▶ _Passage given_
::::::
You’ve very likely seen her on MSNBC and CNN, listened to her influential “Amicus” podcast, read her columns in Slate and New York Times… now come out and see her in person!
Lady Justice profiles the women lawyers who worked tirelessly to hold the line against the most chaotic and malign presidency in living memory. There was Roberta Kaplan, the famed commercial litigator, who sued the neo-Nazis for their 2017 “Unite the Right” violence here. And Sally Yates, the acting attorney general of the United States, who refused to sign off on the Muslim travel ban. And Becca Heller, the founder of a refugee assistance program who brought the fight over the travel ban to the airports. And, of course, Stacey Abrams, whose efforts to protect the voting rights of millions of Georgians may well have been what won the Senate for the Democrats in 2020.
We’ll have copies of her book available for sale at the event: please buy a copy to support Dahlia. It will make a great holiday gift for anyone, but especially for that idealistic daughter, granddaughter, or niece of yours!
::::::
▶ _Data shown_

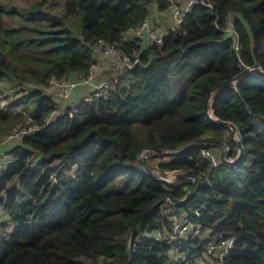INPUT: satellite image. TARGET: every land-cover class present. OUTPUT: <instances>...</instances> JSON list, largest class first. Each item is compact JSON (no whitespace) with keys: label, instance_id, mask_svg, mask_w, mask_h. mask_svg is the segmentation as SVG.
::::::
Do these statements agree with the book-event announcement? Answer yes or no for each, quoting the deciding words. 1. Sally Yates refused to sign off on the Muslim travel ban. 2. Becca Heller sued the neo-Nazis over the 2017 "Unite the Right" violence. 3. Copies of the book will be handed out free at the event.

▶ _Answer to the exercise_
1. Yes: "Sally Yates, the acting attorney general of the United States, who refused to sign off on the Muslim travel ban."
2. No: "There was Roberta Kaplan, the famed commercial litigator, who sued the neo-Nazis for their 2017 “Unite the Right” violence here."
3. No: "We’ll have copies of her book available for sale at the event"